Schools contacted Canvas hackers after the ShinyHunters breach disrupted classrooms and exposed student data across the United States and other affected education systems [AMER]. The investigation centres on Free-for-Teacher account abuse, institutional outreach to the attackers, data-leak pressure tactics and the forensic challenge of correlating student records, portal defacement evidence and affected school notifications (Source: Reuters, 09-05-2026).

The UK NCSC published guidance on using AI models to find vulnerabilities, warning organisations to control data exposure, permissions and validation processes [EMEA]. For investigators, the guidance is important because AI-generated findings must remain traceable, legally defensible and independently verified before they are used to support vulnerability disclosure, prioritisation or wider evidential conclusions (Source: NCSC, 11-05-2026).

Sri Lankan authorities warned that the country is becoming a base for transnational cybercrime after more than 600 foreign nationals were arrested in 2026 raids [APAC]. Investigators are examining luxury-apartment operations, tourist-visa abuse, crypto-linked fraud infrastructure and landlord reporting gaps, showing how physical premises, device seizures and financial tracing remain central to online scam investigations (Source: The Morning, 10-05-2026).

The Eastern Region Special Operations Unit arrested and charged ten suspects in the UK after coordinated warrants linked to an alleged cryptocurrency scam [EMEA]. The case demonstrates the continuing evidential value of synchronised searches, rapid charging decisions and crypto-asset tracing where investigators need to connect victim reports, wallet activity, communications evidence and suspect devices across multiple police-force areas (Source: ERSOU, 07-05-2026).

The Canvas learning-platform breach continued to affect schools and universities after ShinyHunters claimed access to large volumes of student and institutional data [AMER]. The incident combines consumer-app style data exposure with education-sector disruption, requiring investigators to assess compromised account routes, ransom communications, institutional notification records and downstream phishing risks for students, teachers and administrators (Source: Washington Post, 09-05-2026).

RansomHouse claimed responsibility for the Trellix source-code repository breach after the cybersecurity company confirmed unauthorised access to a portion of its code [AMER]. The investigative priority is whether repository access exposed credentials, development secrets or exploitable product logic, because source-code intrusions can create latent supply-chain risk even when the victim reports no evidence of distribution compromise (Source: BleepingComputer, 08-05-2026).

Researchers warned that the Dirty Frag Linux privilege-escalation chain may already be exploited against major distributions after disclosure of CVE-2026-43284 and CVE-2026-43500 [Global]. The chain matters operationally because local root escalation can turn limited footholds into full host compromise, making artefact preservation, kernel-version validation and post-exploitation timeline analysis essential for affected Linux estates (Source: SecurityWeek, 11-05-2026).

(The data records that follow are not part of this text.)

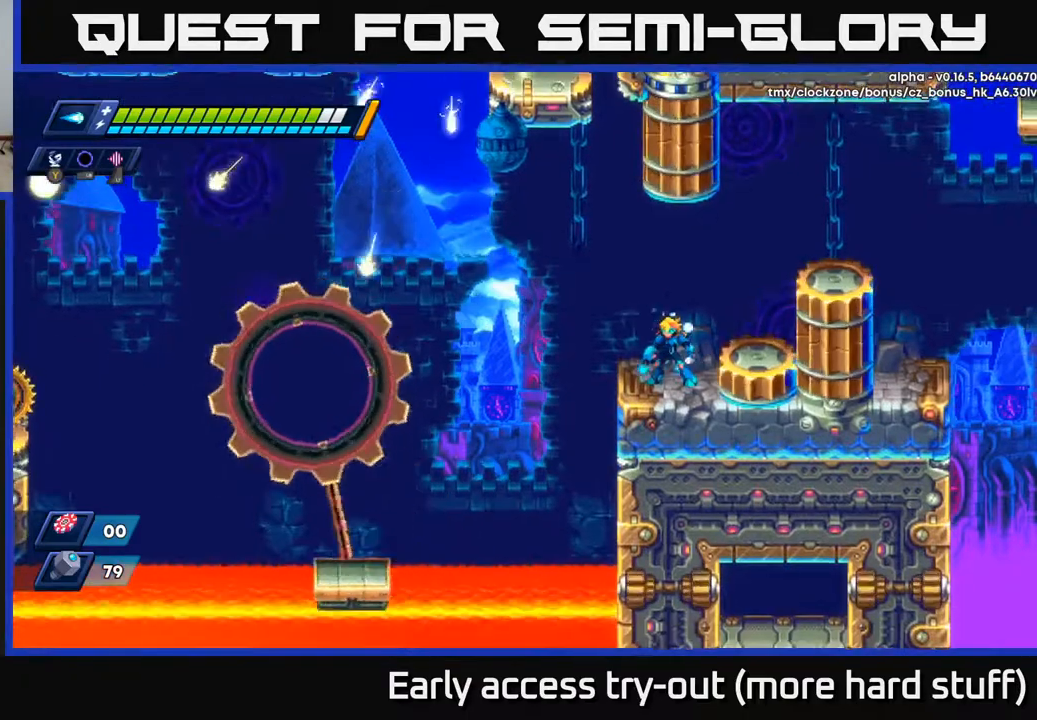
{"buttons": [], "right_stick": "center", "events": [[33, "right_stick", "up-left"], [333, "right_stick", "center"]]}
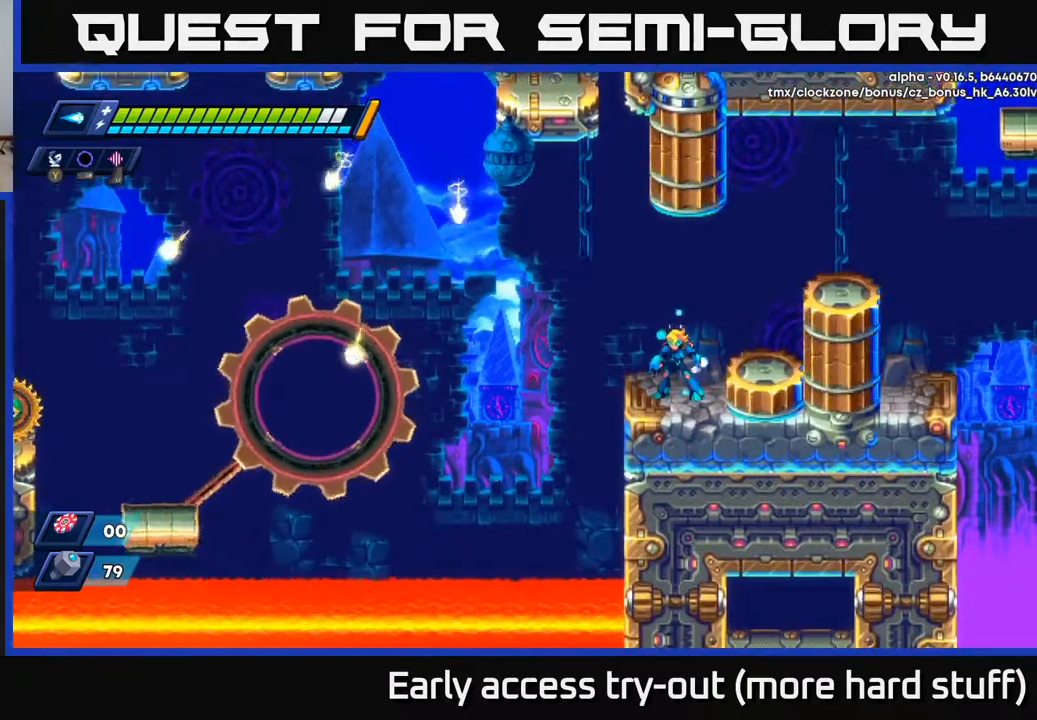
{"buttons": [], "right_stick": "center", "events": []}
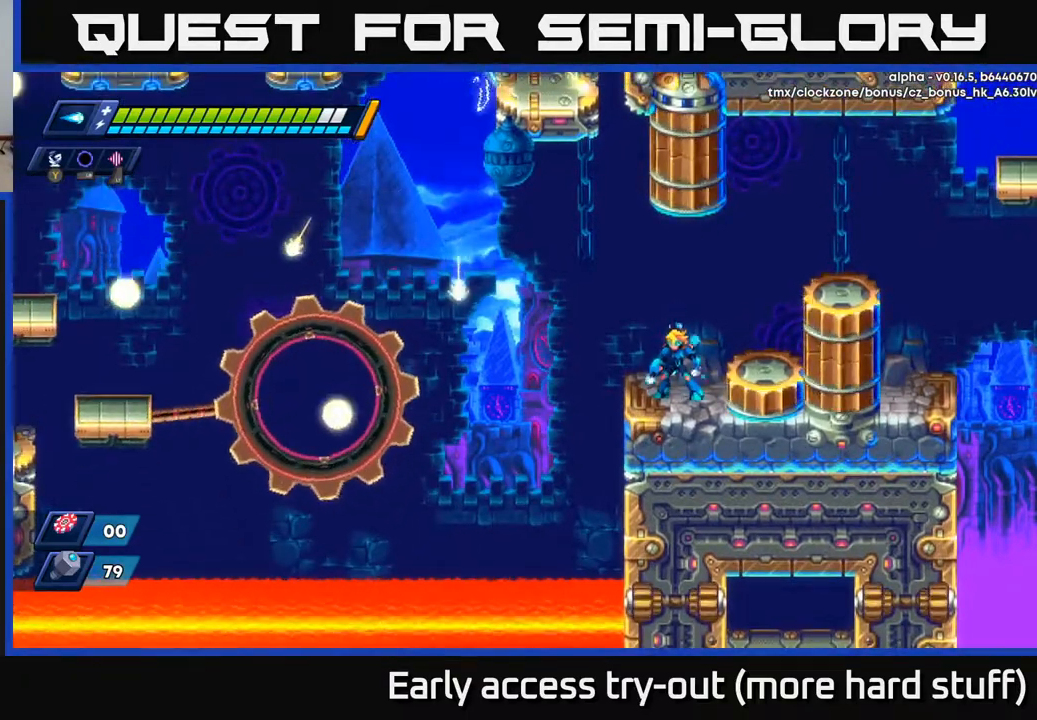
{"buttons": [], "right_stick": "center", "events": []}
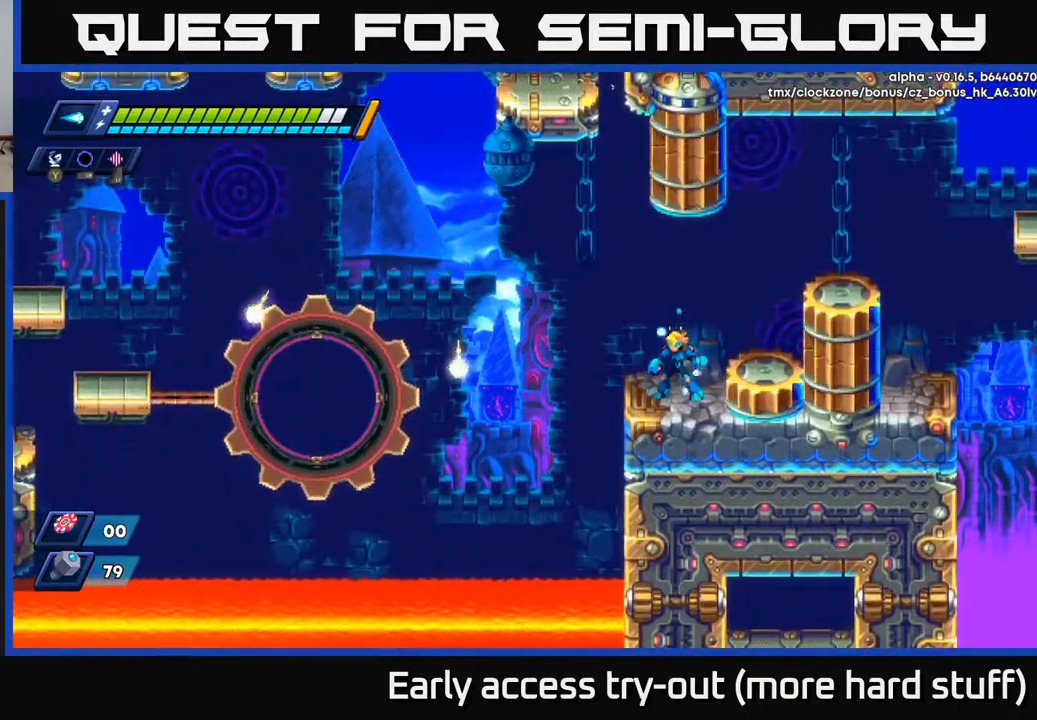
{"buttons": [], "right_stick": "center", "events": []}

SOCRadar reported that Operation HookedWing has affected more than 500 organisations through a phishing campaign that has evolved over four years across multiple sectors [Global]. The campaign’s persistence gives investigators repeatable infrastructure, lure, domain and credential-theft patterns to correlate across historic incidents, helping distinguish isolated phishing events from a broader adversary-controlled collection architecture (Source: SecurityWeek, 11-05-2026).

The US Justice Department announced prison sentences for two US nationals who facilitated fraudulent DPRK remote IT worker schemes [AMER]. Prosecutors said the defendants hosted laptops and supported access arrangements for overseas workers, giving investigators a case study in device custody, employment-platform abuse, identity evidence and infrastructure used to disguise sanctioned foreign labour (Source: US Department of Justice, 06-05-2026).

INTERPOL reported that Operation Pangea XVIII produced 269 arrests and USD 15.5 million in seizures across 90 countries and territories [Global]. Although focused on illicit pharmaceuticals, the operation relied on online-marketplace monitoring, payment tracing, domain and logistics evidence, demonstrating how cyber-enabled commerce investigations depend on coordinated data sharing between customs, police, regulators and platform operators (Source: INTERPOL, 07-05-2026).

Americans for Responsible Innovation urged mandatory safety reviews for advanced AI models before public release and before suppliers qualify for US government contracts [AMER]. The proposal would expand pre-deployment scrutiny through the Center for AI Standards and Innovation, with cyberattack facilitation risk treated as a national-security factor in procurement, model assessment and future enforcement design (Source: Reuters, 11-05-2026).

Australia’s ASD ACSC warned of active exploitation of CVE-2026-41940 in cPanel and WHM products affecting Australian networks [APAC]. The advisory reinforces standards-led vulnerability governance because authentication-bypass exploitation against hosting control panels requires asset ownership clarity, patch verification, exposed-service review and retained logs sufficient to determine whether attackers reached hosted accounts or administrative functions (Source: ASD ACSC, 07-05-2026).